CNET News.com talked with Jenkins about the new digital divide, how games are replacing TV for learning and the YouTube presidential debates.
Q: What do you think defines this generation growing up with the Internet? What sets it apart from previous generations?
Jenkins: I think that there is an expectation to participate that runs through much of this generation. It's a desire to be part of the world and to be taken seriously on their own terms, to be not just a consumer of culture, but also a producer of culture.
(Research has shown) that 57 percent of teens online have produced media and about a third of them have produced media that they shared with people beyond their immediate friends and families. A good chunk of those produced media by remixing it, so this is a generation that is not just consuming media, but producing media.
I have two follow up questions. One is, how do you think that sense of empowerment changes their intelligence and how they socialize, if at all? The second is what do you think of the fact that remixing media is still largely an illegal act and they're sort of being made to be thieves?
Jenkins: Both of those are interesting questions so we'll begin with the first. I think that they are very much social networkers, at least those kids who are most immersed in the digital environment.

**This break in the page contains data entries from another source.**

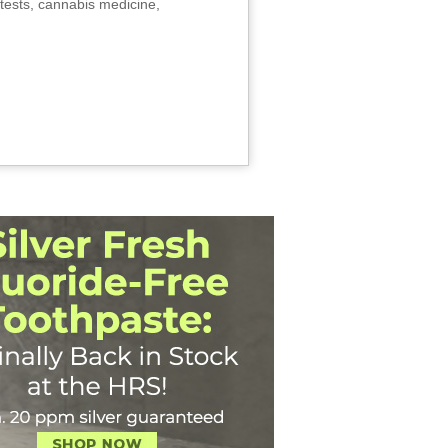
tests, cannabis medicine,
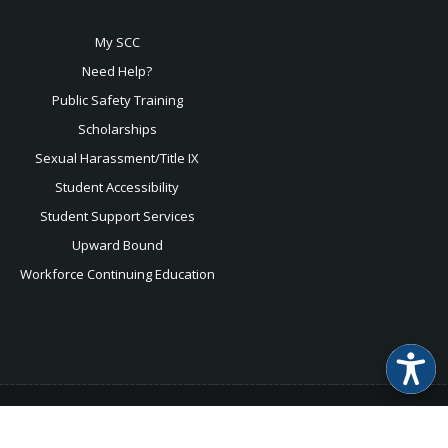
My SCC
Need Help?
Public Safety Training
Scholarships
Sexual
Harassment/Title IX
Student Accessibility
Student Support Services
Upward Bound
Workforce Continuing Education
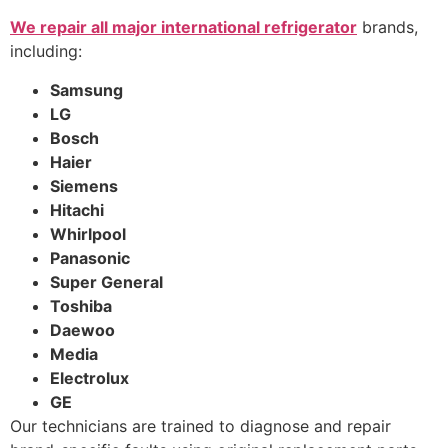
We repair all major international refrigerator
brands,
including:
Samsung
LG
Bosch
Haier
Siemens
Hitachi
Whirlpool
Panasonic
Super General
Toshiba
Daewoo
Media
Electrolux
GE
Our technicians are trained to diagnose and repair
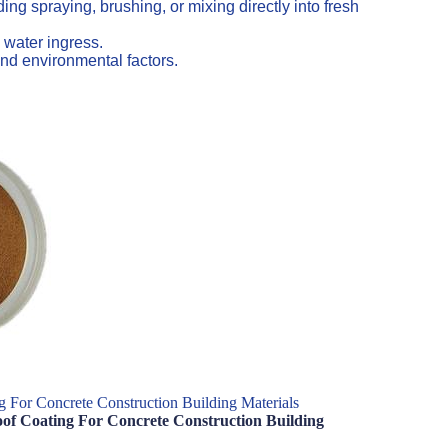
ng spraying, brushing, or mixing directly into fresh
 water ingress.
nd environmental factors.
 For Concrete Construction Building Materials
of Coating For Concrete Construction Building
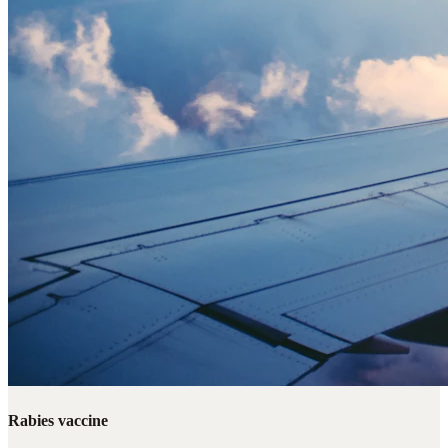
Rabies vaccine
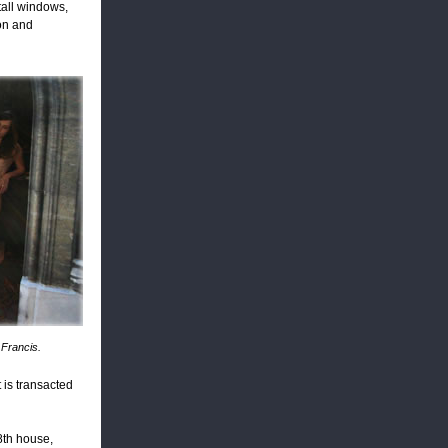
 tall windows,
ion and
 Francis.
 is transacted
8th house,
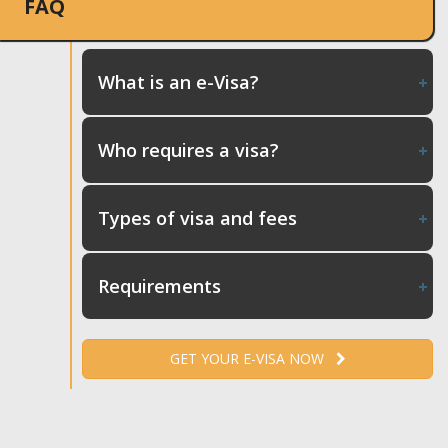
FAQ
What is an e-Visa?
Who requires a visa?
Types of visa and fees
Requirements
GET YOUR E-VISA NOW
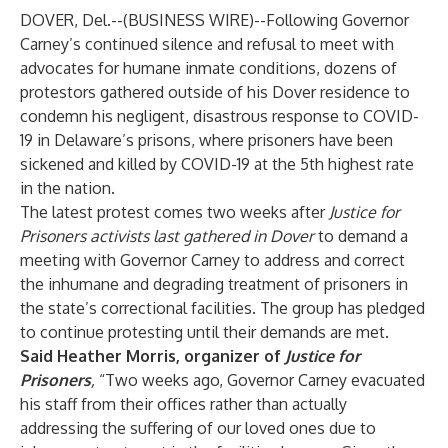
DOVER, Del.--(
BUSINESS WIRE
)--
Following Governor
Carney’s continued silence and refusal to meet with
advocates for humane inmate conditions, dozens of
protestors gathered outside of his Dover residence to
condemn his negligent, disastrous response to COVID-
19 in Delaware’s prisons, where prisoners have been
sickened and killed by COVID-19 at the 5th highest rate
in the nation.
The latest protest comes two weeks after
Justice for
Prisoners activists last gathered in Dover
to demand a
meeting with Governor Carney to address and correct
the inhumane and degrading treatment of prisoners in
the state’s correctional facilities. The group has pledged
to continue protesting until their demands are met.
Said Heather Morris, organizer of
Justice for
Prisoners
,
“Two weeks ago, Governor Carney evacuated
his staff from their offices rather than actually
addressing the suffering of our loved ones due to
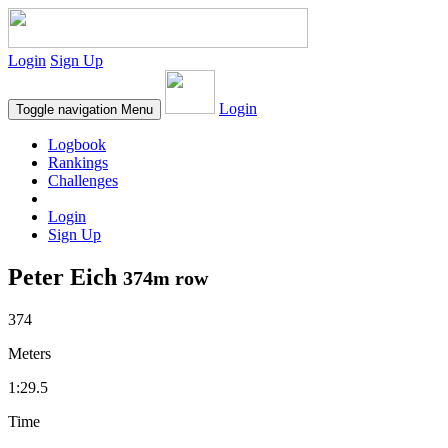
Login
Sign Up
Login
Toggle navigation
Menu
Logbook
Rankings
Challenges
Login
Sign Up
Peter Eich
374m row
374
Meters
1:29.5
Time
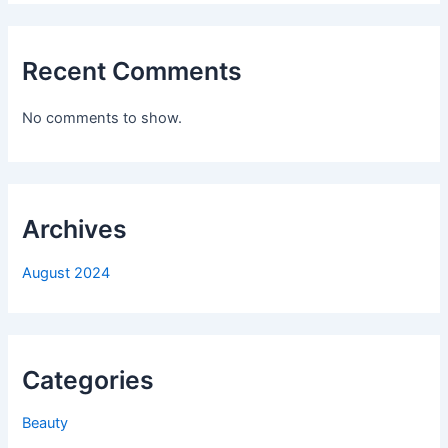
Recent Comments
No comments to show.
Archives
August 2024
Categories
Beauty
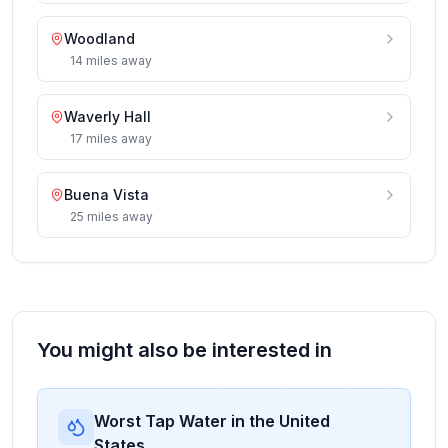
Woodland
14
miles
away
Waverly Hall
17
miles
away
Buena Vista
25
miles
away
You might also be interested in
Worst Tap Water in the United
States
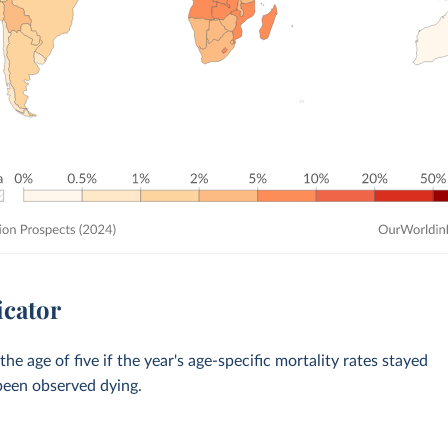
icator
 age of five if the year's age-specific mortality rates stayed
 been observed dying.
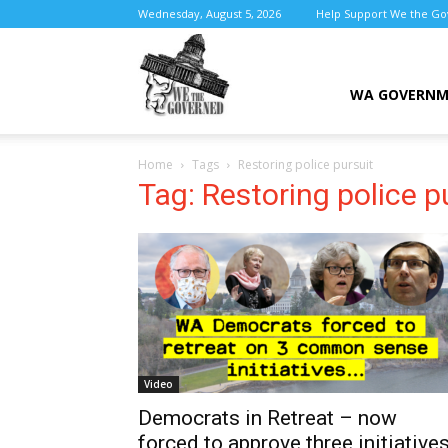
Wednesday, August 5, 2026
Help Support We the G
We
WA GOVERN
Home
Tags
Restoring police pursuit
the
Tag: Restoring police p
Governed
Video
Democrats in Retreat – now
forced to approve three initiative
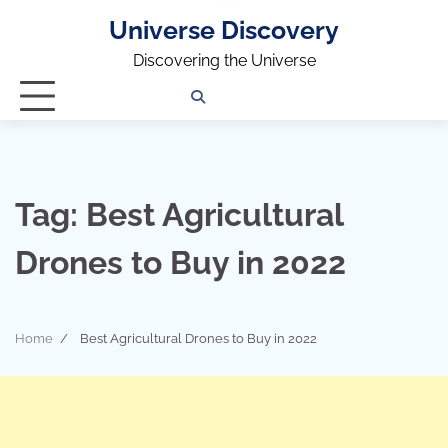
Universe Discovery
Discovering the Universe
Privacy
Contact
OUTDOOR
ARCHITECTURE
TINY
CAMPING
DESTINATION
WORLD
AUTOMO
WOR
SC
Policy
Us
HOUSE
Tag:
Best Agricultural
Drones to Buy in 2022
Home
Best Agricultural Drones to Buy in 2022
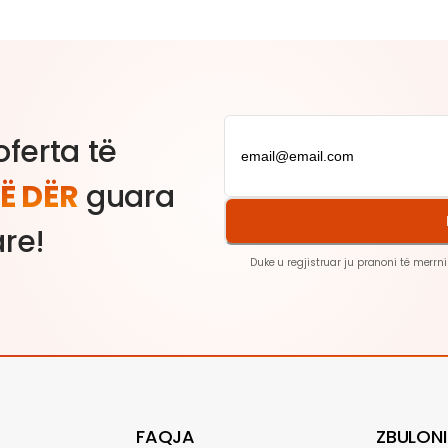
ferta të
Ë DËR
guara
are!
Duke u regjistruar ju pranoni të merrni
FAQJA
ZBULONI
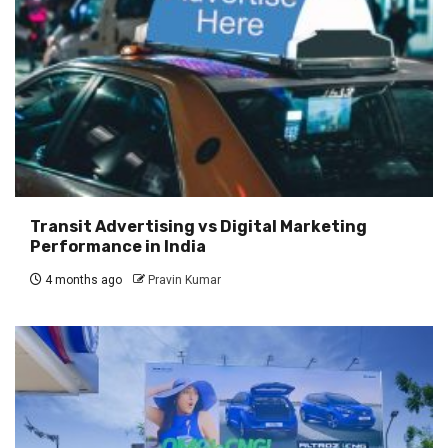
Transit Advertising vs Digital Marketing
Performance in India
4 months ago
Pravin Kumar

That's a qualification I need to make right away because this cuts through this notion of a "participation gap."
If we go back to that 57 percent of kids producing media, that means 43 percent didn't. The 57 percent are finding their way into the world without a lot of adult guidance because most of the adults around them don't understand the new social networks and new participatory culture they're moving through. The 43 percent are being left behind (because) they don't have access to technology (and) to shared social skills and cultural competencies they're going to need to become full participants in this environment.

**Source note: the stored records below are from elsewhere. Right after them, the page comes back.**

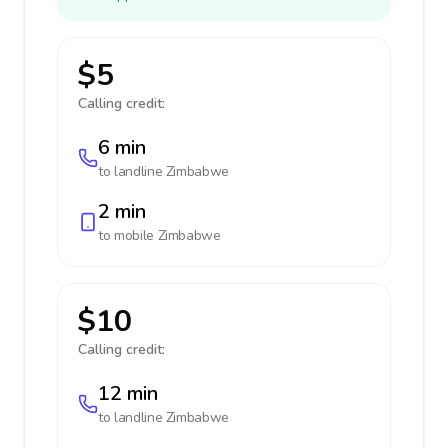
$5
Calling credit:
6 min
to landline
Zimbabwe
2 min
to mobile
Zimbabwe
$10
Calling credit:
12 min
to landline
Zimbabwe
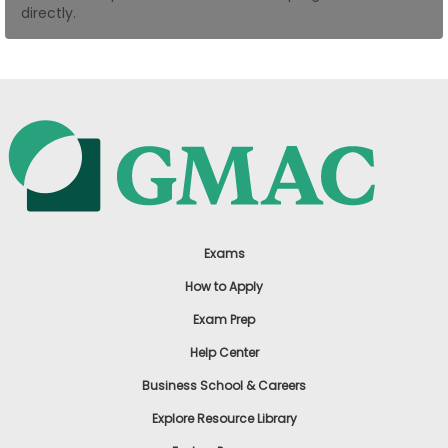
directly.
US
Exams
How to Apply
Exam Prep
Help Center
Business School & Careers
Explore Resource Library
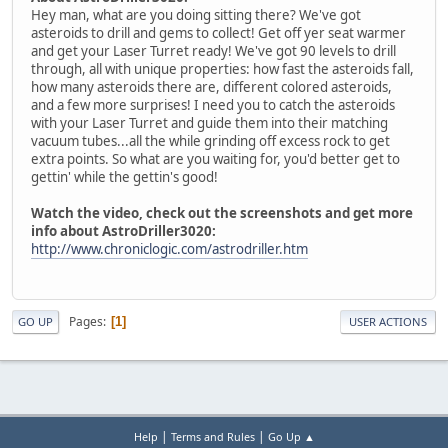
Hey man, what are you doing sitting there? We've got
asteroids to drill and gems to collect! Get off yer seat warmer
and get your Laser Turret ready! We've got 90 levels to drill
through, all with unique properties: how fast the asteroids fall,
how many asteroids there are, different colored asteroids,
and a few more surprises! I need you to catch the asteroids
with your Laser Turret and guide them into their matching
vacuum tubes...all the while grinding off excess rock to get
extra points. So what are you waiting for, you'd better get to
gettin' while the gettin's good!
Watch the video, check out the screenshots and get more
info about AstroDriller3020:
http://www.chroniclogic.com/astrodriller.htm
Pages
1
GO UP
USER ACTIONS
|
|
Help
Terms and Rules
Go Up ▲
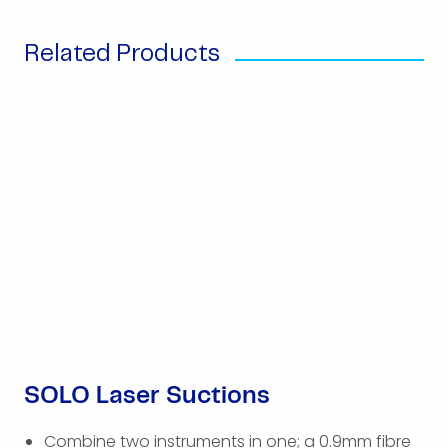
Related Products
SOLO Laser Suctions
Combine two instruments in one; a 0.9mm fibre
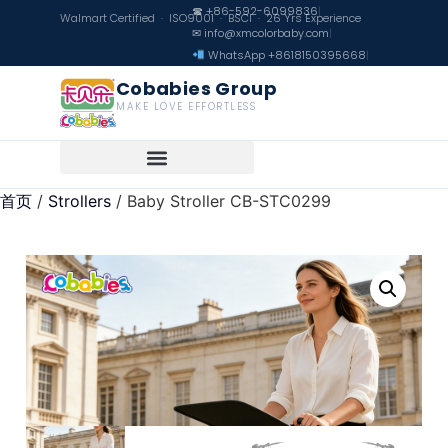
☎ +86-592-6099836
|
Walmart Certified · ISO9001 · BSCI · 26 Yrs Experience
✉ info@xmcolorbaby.com
|
WhatsApp +8618150395668
|
Cobabies Group
MAKE LOVE EFFORTLESS
首页
/
Strollers
/ Baby Stroller CB-STC0299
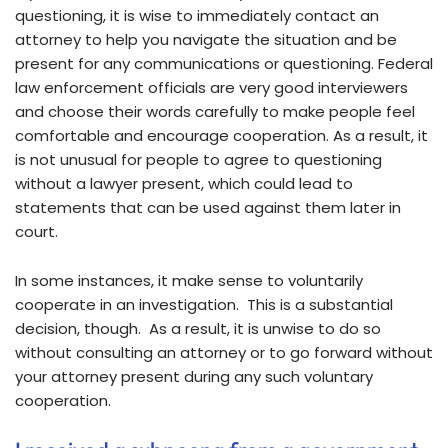
questioning, it is wise to immediately contact an
attorney to help you navigate the situation and be
present for any communications or questioning. Federal
law enforcement officials are very good interviewers
and choose their words carefully to make people feel
comfortable and encourage cooperation. As a result, it
is not unusual for people to agree to questioning
without a lawyer present, which could lead to
statements that can be used against them later in
court.
In some instances, it make sense to voluntarily
cooperate in an investigation. This is a substantial
decision, though. As a result, it is unwise to do so
without consulting an attorney or to go forward without
your attorney present during any such voluntary
cooperation.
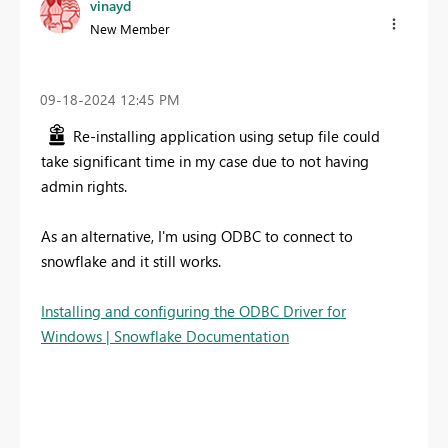
vinayd
New Member
‎09-18-2024
12:45 PM
Re-installing application using setup file could
take significant time in my case due to not having
admin rights.
As an alternative, I'm using ODBC to connect to
snowflake and it still works.
Installing and configuring the ODBC Driver for
Windows | Snowflake Documentation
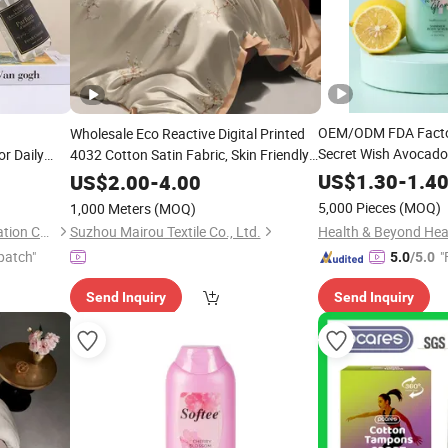
OEM/ODM FDA Factor
Wholesale Eco Reactive Digital Printed
Secret Wish Avocado
r Daily
4032 Cotton Satin Fabric, Skin Friendly
Scrub Logo
Zero Irritation High Color Fastness, Soft
US$
1.30
-
1.4
US$
2.00
-
4.00
Lustrous Texture Chinese Style Pattern
5,000 Pieces
(MOQ)
1,000 Meters
(MOQ)
Suzhou Runfan Home Decoration Co., Ltd.
Suzhou Mairou Textile Co., Ltd.
patch"
"
5.0
/5.0
Send Inquiry
Send Inquiry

Even among those who are participating, we're discovering these other hidden factors. Danah Boyd (a researcher at the University of California) has done some very interesting work on the role that class divisions play in shaping who uses Facebook and who uses MySpace. Even within that space we're seeing a division starting to climb.
(But the former group), these are kids who are learning to share knowledge, to collaborate over distances, to work with people from diverse backgrounds, to participate in a global culture--those are really powerful things that are emerging in this generation. But they're also facing dilemmas about intellectual property, cyberbullying and how to navigate these environments.
To the second question: What we've got to understand is this is a complex space that everyone is trying to find their way through. This is a period of prolonged and profound transition in the ways we relate to communication and information. That change is kind of a struggle that everyone is involved in.